» **PAGE EXCERPT**
══════════
But they ring profoundly true in the aftermath of the disaster that literally engulfed our Pacific neighbours this week. A magnitude 8.3 earthquake centred less than 200km south of Samoa stirred up the ocean's depths. Within minutes - by some reports only five minutes - the sea hurled a murderous wall of water up to seven metres high onto unprotected shores.
The death toll, on the second-largest and most populated Samoan island of Upolu, in nearby American Samoa, and on the northern Tongan island of Niuatoputapu (a speck of land barely larger than Rangitoto) quickly topped 180. Samoan Prime Minister, Tuilaepa Lupesoliai Sailele Malielegaoi, was moved to deploy grim poetry himself in his first address to the nation: "The winds have uttered their strength, earth has spoken their grief and the wave has scattered its strength," he said.
In the numbers of dead - actual and feared - and the extent of the devastation, the calamity in the Pacific is of smaller scale than the earthquake that struck the Indonesian island of Sumatra only hours after the tsunami hit. And it pales in comparison to the catastrophic quake and wave in which so many perished in December 2004.
But in small communities events have enlarged impact. The population of the whole island of Upolu is less than 150,000 and many of the dead and missing come from villages of just a few hundred. The holes ripped in populations will take generations to repair.
Even for those of us at this distance, this was a disaster that struck close to home. Samoa and Tonga are in our geographic backyard. The communities dealing with the ruin inflicted by the sea this week are ones that we know well: many New Zealanders have holidayed along those sun-kissed coasts and bathed in those waters. Many others have much stronger links of blood or family history to the places now under sticky silt. Residents or citizens of this country, they still feel a deep bond to places that they will always call home. Almost as many Samoans live here as live in Samoa; the deaths that have occurred there are, in every sense of the words, family bereavements.
The spectacle of Labour MP Chris Carter slyly attempting to make political capital out of the disaster by telling the Government how it should respond was slightly distasteful. Badly co-ordinated aid initiatives at a time like this can be more hindrance than help and the disaster relief organisations on the ground will have been in no doubt about our Government's readiness to assist where and when that assistance will be most effective.
══════════
» **SOURCE DATA**
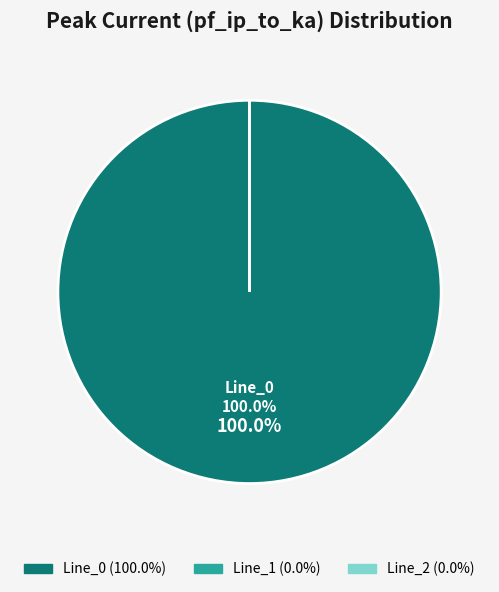

Does Line_0 represent more than half of the total?

Yes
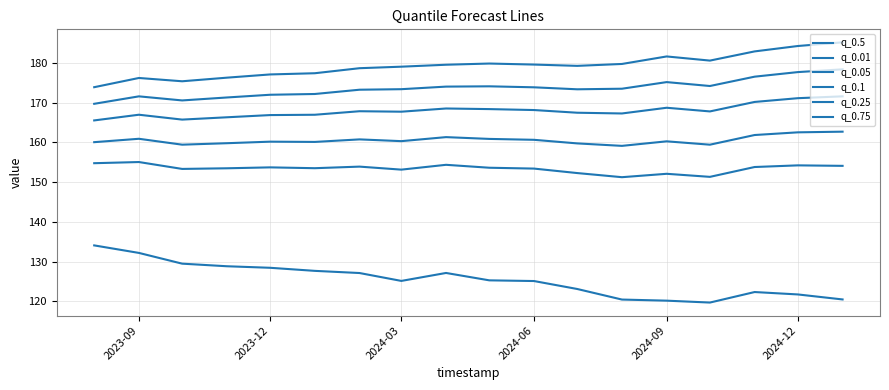

How many lines are shown in the chart?

6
══════════
» **BRIEF**
Continue the passage about the Pacific tsunami, starting after its last sentence.

» **EXERCISE RESPONSE**
But we might profitably turn our attention to what happened here. The very short time that elapsed between the quake and the wave mocked any warning that the alert system, based in Hawaii, might have given to those on Upolo's south coast. But far from the quake's epicentre, our readiness for what might have come from the north was far from complete.
A number of vital agencies received confused warnings or no information at all from the Ministry of Civil Defence immediately after the earthquake. State television and radio got, respectively, confused information and no answer at all - a special phone hotline in Radio New Zealand's newsroom, specifically for civil defence emergencies, never rang - in the vital hour or so after the quake was recorded. Nobody mentioned anything to the folks at Wellington airport which has bodies of water at either end of the runway.
Acting Prime Minister Bill English seemed remarkably sanguine about what he described as "a bit of confusion, which can happen when an unexpected event happens very fast". He may wish to re-consider his words. Emergencies are by definition unexpected and commonly happen fast. Civil Defence's job is to expect them - and be even faster. Mercifully, we were not directly touched on Wednesday, but it seems that the standard of readiness that was demonstrated was nowhere near good enough.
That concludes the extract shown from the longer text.